On her way out of the gallery, Valdes stopped to give a woman who was cleaning the wall a hug. The woman's dark brown hair was up on a bun. She was standing next to a bucket with dirty water. Her nails looked like that of a coal miner. She wanted them to look that way. It was artist Nathalie Alfonso, who graduated from Florida International University in 2014 and is presenting Cleaning the Line.
"I am using white rags to show the value of manual labor through an exhaustive process," Alfonso said.

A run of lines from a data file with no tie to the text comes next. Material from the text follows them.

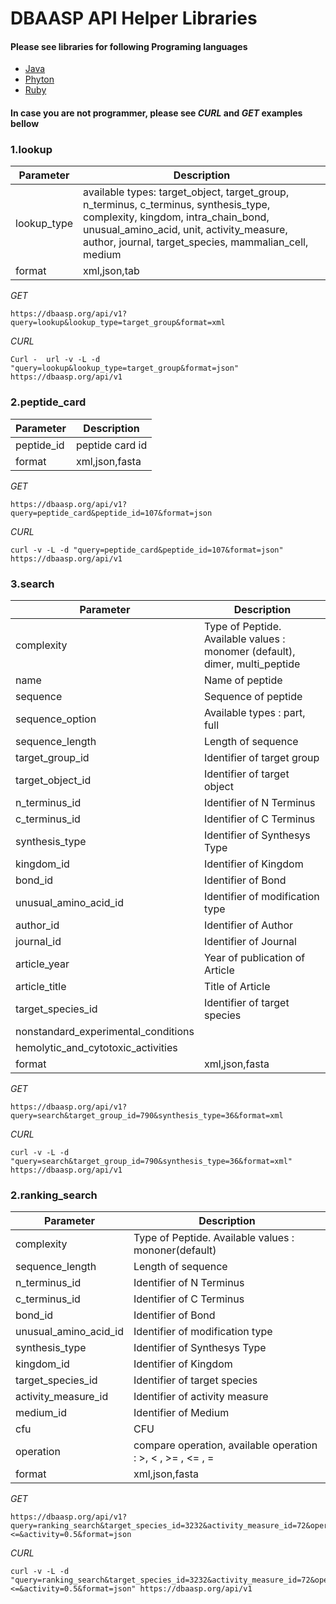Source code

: 
# DBAASP API Helper Libraries

#### Please see libraries for following Programing languages

* [Java](https://github.com/dbaasp/dbaasp_api_helper_libraries/blob/master/README-JAVA.md)
* [Phyton](https://github.com/dbaasp/dbaasp_api_helper_libraries/blob/master/README-JAVA.md)
* [Ruby](https://github.com/dbaasp/dbaasp_api_helper_libraries/blob/master/README-RUBY.md)


#### In case you are not programmer, please see *CURL* and *GET* examples bellow


###  1.lookup 

| Parameter | Description |
| --- | --- |
| lookup_type | available types: target_object, target_group, n_terminus, c_terminus, synthesis_type, complexity, kingdom, intra_chain_bond, unusual_amino_acid, unit, activity_measure, author, journal, target_species, mammalian_cell, medium |
| format | xml,json,tab |


*GET*
```
https://dbaasp.org/api/v1?query=lookup&lookup_type=target_group&format=xml
```
*CURL* 
```
Curl -  url -v -L -d "query=lookup&lookup_type=target_group&format=json" https://dbaasp.org/api/v1
```




###  2.peptide_card 

| Parameter | Description |
| --- | --- |
| peptide_id | peptide card id |
| format | xml,json,fasta |


*GET*
```
https://dbaasp.org/api/v1?query=peptide_card&peptide_id=107&format=json
```
*CURL* 
```
curl -v -L -d "query=peptide_card&peptide_id=107&format=json" https://dbaasp.org/api/v1
```


### 3.search 

| Parameter | Description |
| --- | --- |
| complexity | Type of Peptide. Available values : monomer (default), dimer, multi_peptide |
| name | Name of peptide |
| sequence | Sequence of peptide |
| sequence_option | Available types : part, full |
| sequence_length | Length of sequence |
| target_group_id | Identifier of target group |
| target_object_id | Identifier of target object |
| n_terminus_id | Identifier of N Terminus |
| c_terminus_id | Identifier of C Terminus |
| synthesis_type | Identifier of Synthesys Type |
| kingdom_id | Identifier of Kingdom |
| bond_id | Identifier of Bond |
| unusual_amino_acid_id | Identifier of modification type |
| author_id | Identifier of Author |
| journal_id | Identifier of Journal |
| article_year | Year of publication of Article |
| article_title | Title of Article |
| target_species_id | Identifier of target species |
| nonstandard_experimental_conditions |  |
| hemolytic_and_cytotoxic_activities |  |
| format | xml,json,fasta |


*GET*
```
https://dbaasp.org/api/v1?query=search&target_group_id=790&synthesis_type=36&format=xml
```
*CURL* 
```
curl -v -L -d "query=search&target_group_id=790&synthesis_type=36&format=xml" https://dbaasp.org/api/v1
```


###  2.ranking_search 

| Parameter | Description |
| --- | --- |
| complexity | Type of Peptide. Available values : mononer(default) |
| sequence_length | Length of sequence |
| n_terminus_id | Identifier of N Terminus |
| c_terminus_id | Identifier of C Terminus |
| bond_id | Identifier of Bond |
| unusual_amino_acid_id | Identifier of modification type |
| synthesis_type | Identifier of Synthesys Type |
| kingdom_id | Identifier of Kingdom |
| target_species_id | Identifier of target species |
| activity_measure_id | Identifier of activity measure |
| medium_id | Identifier of Medium |
| cfu | CFU |
| operation | compare operation, available operation : >, < , >= , <= , = |
| format | xml,json,fasta |


*GET*
```
https://dbaasp.org/api/v1?query=ranking_search&target_species_id=3232&activity_measure_id=72&operation=<=&activity=0.5&format=json
```
*CURL* 
```
curl -v -L -d "query=ranking_search&target_species_id=3232&activity_measure_id=72&operation=<=&activity=0.5&format=json" https://dbaasp.org/api/v1
```

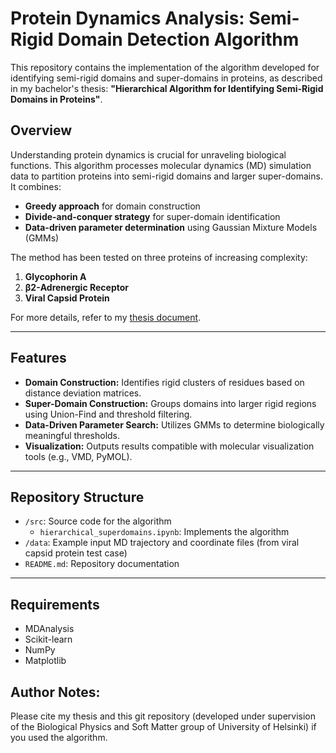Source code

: # Protein Dynamics Analysis: Semi-Rigid Domain Detection Algorithm

This repository contains the implementation of the algorithm developed for identifying semi-rigid domains and super-domains in proteins, as described in my bachelor's thesis: **"Hierarchical Algorithm for Identifying Semi-Rigid Domains in Proteins"**.

## Overview

Understanding protein dynamics is crucial for unraveling biological functions. This algorithm processes molecular dynamics (MD) simulation data to partition proteins into semi-rigid domains and larger super-domains. It combines:
- **Greedy approach** for domain construction
- **Divide-and-conquer strategy** for super-domain identification
- **Data-driven parameter determination** using Gaussian Mixture Models (GMMs)

The method has been tested on three proteins of increasing complexity:
1. **Glycophorin A**
2. **β2-Adrenergic Receptor**
3. **Viral Capsid Protein**

For more details, refer to my [thesis document](https://aaltodoc.aalto.fi).

---

## Features

- **Domain Construction:** Identifies rigid clusters of residues based on distance deviation matrices.
- **Super-Domain Construction:** Groups domains into larger rigid regions using Union-Find and threshold filtering.
- **Data-Driven Parameter Search:** Utilizes GMMs to determine biologically meaningful thresholds.
- **Visualization:** Outputs results compatible with molecular visualization tools (e.g., VMD, PyMOL).

---

## Repository Structure

- `/src`: Source code for the algorithm
  - `hierarchical_superdomains.ipynb`: Implements the algorithm
- `/data`: Example input MD trajectory and coordinate files (from viral capsid protein test case)
- `README.md`: Repository documentation

---

## Requirements

- MDAnalysis
- Scikit-learn
- NumPy
- Matplotlib


## Author Notes:
Please cite my thesis and this git repository (developed under supervision of the Biological Physics and Soft Matter group of University of Helsinki) if you used the algorithm.
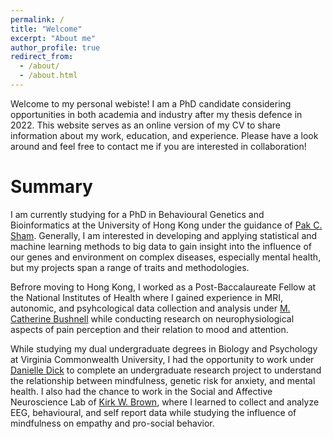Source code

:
 ```yaml
---
permalink: /
title: "Welcome"
excerpt: "About me"
author_profile: true
redirect_from: 
  - /about/
  - /about.html
---
```


Welcome to my personal webiste! I am a PhD candidate considering opportunities in both academia and industry after my thesis defence in 2022. This website serves as an online version of my CV to share information about my work, education, and experience. Please have a look around and feel free to contact me if you are interested in collaboration!

Summary
======

I am currently studying for a PhD in Behavioural Genetics and Bioinformatics at the University of Hong Kong under the guidance of [Pak C. Sham](https://shamlab.github.io/). Generally, I am interested in developing and applying statistical and machine learning methods to big data to gain insight into the influence of our genes and environment on complex diseases, especially mental health, but my projects span a range of traits and methodologies.

Befrore moving to Hong Kong, I worked as a Post-Baccalaureate Fellow at the National Institutes of Health where I gained experience in MRI, autonomic, and psyhcological data collection and analysis under [M. Catherine Bushnell](https://www.nccih.nih.gov/about/staff/m-catherine-bushnell) while conducting research on neurophysiological aspects of pain perception and their relation to mood and attention.

While studying my dual undergraduate degrees in Biology and Psychology at Virginia Commonwealth University, I had the opportunity to  work under [Danielle Dick](https://psychology.vcu.edu/people/faculty/dick.html) to complete an undergraduate research project to understand the relationship between mindfulness, genetic risk for anxiety, and mental health. I also had the chance to work in the Social and Affective Neuroscience Lab of [Kirk W. Brown](https://wellbeinglaboratory.org/), where I learned to collect and analyze EEG, behavioural, and self report data while studying the influence of mindfulness on empathy and pro-social behavior.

Alfonso said the space where Valdes' Colored China Rags was on display brought her to tears. She said it was because it was hanging across from Lugar Comun, a series of 100 photographs by Ruby Rumié showing the relationship between domestic workers and the women who hired them to work at their home.
"You have these women who work hard, who take care of their homes and they are just invisible," Alfonso said. "I am a Colombian immigrant. I cleaned houses. My mom cleaned houses. My art work is very personal and that is what this exhibit brings together, the personal experiences of women."
The Fair -- with the "fair market, fair play and fair trade" motto -- will open from 11 a.m. to 7 p.m. until Sunday at Brickell City Centre, 701 S. Miami Ave., a mall with high-end stores and luxurious boutiques. Swire Properties and the John S. and James L. Knight Foundation sponsored the exhibit. Admission is free.